Seltsamerweise hab ich mit D3 bis dato weit mehr Spielzeit verbracht als damals mit D2, obwohl mich 2001 noch keine Familie "zeitlich einschränkte". D2 ist grandios, ohne Frage. Aber einiges wird dann doch deutlich verklärt und so perfekt wie es viele hinstellen, war es auch erst mit dem Addon und vielen (VIELEN) Patches. Die Releaseversion war ähnlich weit weg von Perfektion wie D3 1.0. Wir werden einfach sehen was die Zeit bringt.
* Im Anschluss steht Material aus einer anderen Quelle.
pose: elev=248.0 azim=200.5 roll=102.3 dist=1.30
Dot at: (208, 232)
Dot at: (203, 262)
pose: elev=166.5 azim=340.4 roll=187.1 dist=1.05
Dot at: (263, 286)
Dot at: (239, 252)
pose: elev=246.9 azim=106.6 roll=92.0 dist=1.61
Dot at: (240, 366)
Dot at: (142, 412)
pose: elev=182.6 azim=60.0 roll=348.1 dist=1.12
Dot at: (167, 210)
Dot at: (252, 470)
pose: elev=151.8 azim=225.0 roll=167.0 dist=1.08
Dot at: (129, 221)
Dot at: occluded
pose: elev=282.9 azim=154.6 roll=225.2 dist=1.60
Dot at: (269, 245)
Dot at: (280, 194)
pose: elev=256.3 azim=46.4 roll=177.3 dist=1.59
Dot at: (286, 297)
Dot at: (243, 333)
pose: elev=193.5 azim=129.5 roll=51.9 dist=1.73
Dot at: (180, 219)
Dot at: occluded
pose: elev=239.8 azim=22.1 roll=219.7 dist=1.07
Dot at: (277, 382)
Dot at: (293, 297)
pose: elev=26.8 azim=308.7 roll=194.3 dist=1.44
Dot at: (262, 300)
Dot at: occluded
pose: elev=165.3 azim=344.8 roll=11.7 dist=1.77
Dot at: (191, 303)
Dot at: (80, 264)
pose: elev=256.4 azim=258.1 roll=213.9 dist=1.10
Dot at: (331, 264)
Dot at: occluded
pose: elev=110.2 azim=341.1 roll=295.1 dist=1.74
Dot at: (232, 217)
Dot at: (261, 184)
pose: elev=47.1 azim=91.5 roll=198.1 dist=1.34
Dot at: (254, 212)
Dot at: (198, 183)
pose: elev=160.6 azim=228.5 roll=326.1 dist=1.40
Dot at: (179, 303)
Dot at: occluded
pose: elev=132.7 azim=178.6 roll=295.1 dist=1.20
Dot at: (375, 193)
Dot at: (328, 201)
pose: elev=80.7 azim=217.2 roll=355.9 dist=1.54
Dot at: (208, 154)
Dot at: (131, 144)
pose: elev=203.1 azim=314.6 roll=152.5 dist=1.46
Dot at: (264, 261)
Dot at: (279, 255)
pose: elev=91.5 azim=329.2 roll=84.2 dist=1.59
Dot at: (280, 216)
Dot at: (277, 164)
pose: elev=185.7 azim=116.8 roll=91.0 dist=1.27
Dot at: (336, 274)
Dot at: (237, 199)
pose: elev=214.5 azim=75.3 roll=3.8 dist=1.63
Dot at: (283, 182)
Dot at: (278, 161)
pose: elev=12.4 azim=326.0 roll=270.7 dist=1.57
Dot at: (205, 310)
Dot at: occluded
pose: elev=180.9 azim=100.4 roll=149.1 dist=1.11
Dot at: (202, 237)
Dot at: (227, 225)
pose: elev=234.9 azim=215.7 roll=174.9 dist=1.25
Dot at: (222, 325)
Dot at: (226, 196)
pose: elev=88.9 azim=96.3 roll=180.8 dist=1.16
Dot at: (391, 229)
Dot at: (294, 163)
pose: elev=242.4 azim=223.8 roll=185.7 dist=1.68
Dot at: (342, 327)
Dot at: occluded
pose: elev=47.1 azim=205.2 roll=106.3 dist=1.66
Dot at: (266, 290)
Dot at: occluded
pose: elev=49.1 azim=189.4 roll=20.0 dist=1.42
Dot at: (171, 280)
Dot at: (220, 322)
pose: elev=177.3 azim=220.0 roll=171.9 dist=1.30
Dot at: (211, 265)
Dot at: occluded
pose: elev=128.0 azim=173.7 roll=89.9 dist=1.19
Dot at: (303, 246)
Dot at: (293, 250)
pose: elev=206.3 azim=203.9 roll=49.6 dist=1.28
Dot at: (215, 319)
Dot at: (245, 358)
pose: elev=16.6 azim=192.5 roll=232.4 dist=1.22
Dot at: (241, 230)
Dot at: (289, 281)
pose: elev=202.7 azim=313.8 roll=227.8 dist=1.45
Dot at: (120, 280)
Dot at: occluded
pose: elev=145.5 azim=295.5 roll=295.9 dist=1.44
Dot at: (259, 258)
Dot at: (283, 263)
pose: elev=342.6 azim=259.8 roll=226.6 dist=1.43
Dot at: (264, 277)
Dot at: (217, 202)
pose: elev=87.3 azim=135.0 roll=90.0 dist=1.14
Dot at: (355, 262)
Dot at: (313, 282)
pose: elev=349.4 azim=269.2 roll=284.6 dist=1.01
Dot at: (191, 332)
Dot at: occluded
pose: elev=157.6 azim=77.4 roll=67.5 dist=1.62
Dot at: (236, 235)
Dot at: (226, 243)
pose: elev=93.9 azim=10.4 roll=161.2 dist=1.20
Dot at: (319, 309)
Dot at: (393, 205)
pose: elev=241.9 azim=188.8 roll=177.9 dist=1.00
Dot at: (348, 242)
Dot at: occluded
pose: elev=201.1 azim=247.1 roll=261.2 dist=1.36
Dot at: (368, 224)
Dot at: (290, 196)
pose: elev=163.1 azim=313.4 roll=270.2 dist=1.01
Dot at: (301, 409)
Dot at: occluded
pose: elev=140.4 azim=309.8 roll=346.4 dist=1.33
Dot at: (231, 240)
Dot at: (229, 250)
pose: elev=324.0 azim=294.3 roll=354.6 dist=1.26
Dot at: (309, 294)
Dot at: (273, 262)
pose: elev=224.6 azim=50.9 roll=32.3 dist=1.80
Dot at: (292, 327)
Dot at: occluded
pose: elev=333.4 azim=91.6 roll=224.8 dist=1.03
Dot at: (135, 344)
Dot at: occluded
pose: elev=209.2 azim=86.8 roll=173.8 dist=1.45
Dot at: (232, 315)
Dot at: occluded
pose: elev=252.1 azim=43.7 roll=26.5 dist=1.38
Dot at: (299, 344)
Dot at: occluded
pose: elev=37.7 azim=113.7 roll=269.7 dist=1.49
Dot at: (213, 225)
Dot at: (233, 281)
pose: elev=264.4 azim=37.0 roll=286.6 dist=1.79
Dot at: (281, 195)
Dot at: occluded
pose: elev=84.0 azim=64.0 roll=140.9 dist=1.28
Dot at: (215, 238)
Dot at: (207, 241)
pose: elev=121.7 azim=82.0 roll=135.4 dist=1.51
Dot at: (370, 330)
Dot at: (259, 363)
Derzeit fehlt ja auch einfach noch Konkurrenz, mit der verglichen werden kann. Bald startet ja nun Torchlight 2, mal schauen wie sich das so schlägt. Wobei mir schon wieder übel wird wenn ich die Manatränke bei jeder Klasse sehe. Hier ahne ich schon 1:0 für D3, weil das einfach mal sowas von unzeitgemäß ist. Aber ich lasse mich vom Rest gern positiv überraschen.


----------



## Davatar (10. September 2012)

Also gegen Heil- und Manatränke hab ich grundsätzlich nix, wenn sie nicht instantmässig die Kugel füllen und man sich quasi mit Tränken durch die Gegner spammt.
Mir ist auch bewusst, dass in D2 Einiges sehr lange ausbalanciert werden musste. Ein gutes Beispiel dafür war der Pala, den man ne ganze Weile lang einfach nur in die Tonne treten konnte. Dennoch bot D2 von Anfang an wesentlich mehr Abwechslung als D3 es heute bietet. Alleine durch die zufällig generierten Karten hatte man das Gefühl, immer wieder was Neues zu spielen. Klar so richtig toll wurde das Spiel erst mit dem Addon, vorher war auch das Battle.Net nicht sooo wahnsinnig spassig. Aber ehrlich gesagt erwarte ich schon von nem Spielehersteller, dass ers schafft, die positiven Aspekte eines Vorgängers in den Nachfolger zu übernehmen.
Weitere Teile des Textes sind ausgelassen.